Aim of the exercise
Rewrite the text lines from all the rows below as a JSON list of strings, one string per line, with blank lines left out. Don't include the pictures in your answer.

** Opening Information shown block **

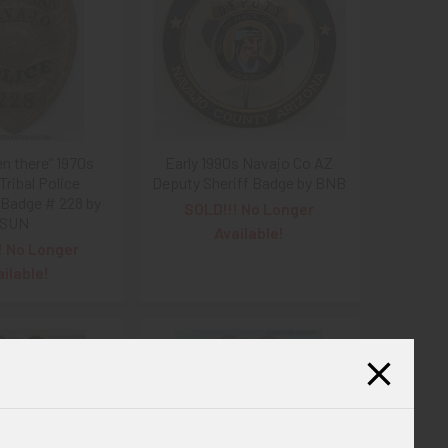
en there” 1970s
Early 1990s Navajo Co AZ
Tribal Police
Deputy Sheriff Badge by BNB
Badge # 228 by
SOLD!!! No Longer
SUN
Available!
! No Longer
ailable!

** Closing Information shown block **

Finished exercise
[
  "en there” 1970s",
  "Early 1990s Navajo Co AZ",
  "Tribal Police",
  "Deputy Sheriff Badge by BNB",
  "Badge # 228 by",
  "SOLD!!! No Longer",
  "SUN",
  "Available!",
  "! No Longer",
  "ailable!"
]